From this moment the chief became determined to learn the secrets of the “speaking wood” and Paton taught him to read, using the Bible as the text. Others came to them to learn, a school was built and teachers were trained. Margaret Paton taught a class of about fifty women and girls who became experts at sewing (producing woven hats to sell) and reading. By the time the Paton’s left Aniwa for Australia after thirty years the entire island (and large areas of Tanna) had been converted to Christianity. 

LOT 7 | JOHN PATON'S MISSIONARY BOX | ANIWA, VANUATU, 19TH CENTURY | £500-700 + fees

LOT 7 | JOHN PATON'S MISSIONARY BOX | ANIWA, VANUATU, 19TH CENTURY | £500-700 + fees

At some point in the intervening decades between their landing on Aniwa and their final retirement in Victoria, John Paton picked up the coconut shown here in the Aniwan sands. It was transported halfway around the world to the west coast of Scotland where it was rattled at Church services and on the streets of Glasgow for another seventy years.
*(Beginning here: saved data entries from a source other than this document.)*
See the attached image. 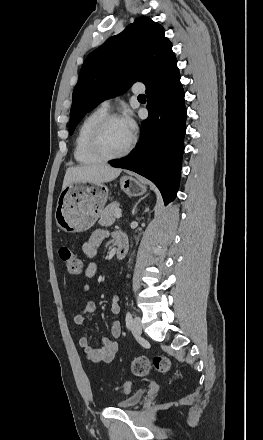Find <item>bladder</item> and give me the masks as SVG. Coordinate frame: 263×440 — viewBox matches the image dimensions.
I'll return each instance as SVG.
<instances>
[{
    "mask_svg": "<svg viewBox=\"0 0 263 440\" xmlns=\"http://www.w3.org/2000/svg\"><path fill=\"white\" fill-rule=\"evenodd\" d=\"M144 391L143 390H137L136 392L128 395L121 401H119L116 406L120 409H131L135 407L143 398Z\"/></svg>",
    "mask_w": 263,
    "mask_h": 440,
    "instance_id": "31cf9c89",
    "label": "bladder"
}]
</instances>
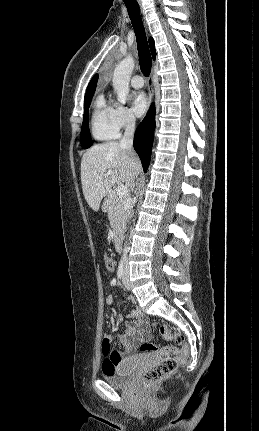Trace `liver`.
Returning <instances> with one entry per match:
<instances>
[{
  "instance_id": "6515ba94",
  "label": "liver",
  "mask_w": 259,
  "mask_h": 431,
  "mask_svg": "<svg viewBox=\"0 0 259 431\" xmlns=\"http://www.w3.org/2000/svg\"><path fill=\"white\" fill-rule=\"evenodd\" d=\"M141 168L137 155L121 148L117 142L98 144L88 149L81 160L82 190L88 205L97 211L101 200L115 183L132 186ZM108 171L112 174L101 180Z\"/></svg>"
}]
</instances>
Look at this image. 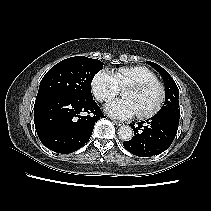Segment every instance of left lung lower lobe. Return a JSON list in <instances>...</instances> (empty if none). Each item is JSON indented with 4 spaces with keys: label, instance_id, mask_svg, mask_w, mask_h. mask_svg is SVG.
I'll return each instance as SVG.
<instances>
[{
    "label": "left lung lower lobe",
    "instance_id": "left-lung-lower-lobe-1",
    "mask_svg": "<svg viewBox=\"0 0 211 211\" xmlns=\"http://www.w3.org/2000/svg\"><path fill=\"white\" fill-rule=\"evenodd\" d=\"M179 125V119L165 114H156L133 128L134 137L123 146L139 157H150L164 152L172 144Z\"/></svg>",
    "mask_w": 211,
    "mask_h": 211
}]
</instances>
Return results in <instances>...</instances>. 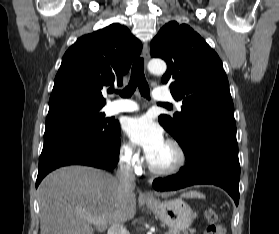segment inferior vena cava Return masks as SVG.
Masks as SVG:
<instances>
[{
  "instance_id": "602c4592",
  "label": "inferior vena cava",
  "mask_w": 279,
  "mask_h": 234,
  "mask_svg": "<svg viewBox=\"0 0 279 234\" xmlns=\"http://www.w3.org/2000/svg\"><path fill=\"white\" fill-rule=\"evenodd\" d=\"M117 179L126 189L135 187V175L130 159L120 163L117 171ZM107 234H129V232L123 223L114 222L110 225Z\"/></svg>"
}]
</instances>
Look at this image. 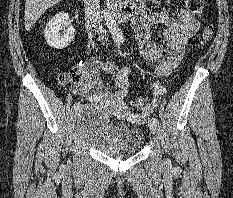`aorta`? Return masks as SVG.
Returning <instances> with one entry per match:
<instances>
[{
    "mask_svg": "<svg viewBox=\"0 0 233 198\" xmlns=\"http://www.w3.org/2000/svg\"><path fill=\"white\" fill-rule=\"evenodd\" d=\"M104 17H105L106 24L108 26V29H109L114 41L115 42L123 41L124 40L123 33L120 30L114 17L107 11H104Z\"/></svg>",
    "mask_w": 233,
    "mask_h": 198,
    "instance_id": "aorta-1",
    "label": "aorta"
}]
</instances>
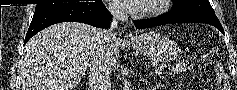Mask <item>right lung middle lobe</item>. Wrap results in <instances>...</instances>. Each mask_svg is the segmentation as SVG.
<instances>
[{
    "label": "right lung middle lobe",
    "instance_id": "right-lung-middle-lobe-1",
    "mask_svg": "<svg viewBox=\"0 0 237 90\" xmlns=\"http://www.w3.org/2000/svg\"><path fill=\"white\" fill-rule=\"evenodd\" d=\"M69 4H81V3L37 4L35 12H40V11L48 10V9L59 7V6L69 5Z\"/></svg>",
    "mask_w": 237,
    "mask_h": 90
}]
</instances>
Whatever the modern interpretations of such missions, Paton remains a revered figure on the islands of Tanna and Aniwa to this day, where his wife and baby’s grave on Tanna is still tended and  the story of his conversion of the Aniwans with the “talking wood” is still told to the occasional passing visitor. This missionary box, though a seemingly simple object, is a witness to human resilience and determination, and the colliding of two very different worlds.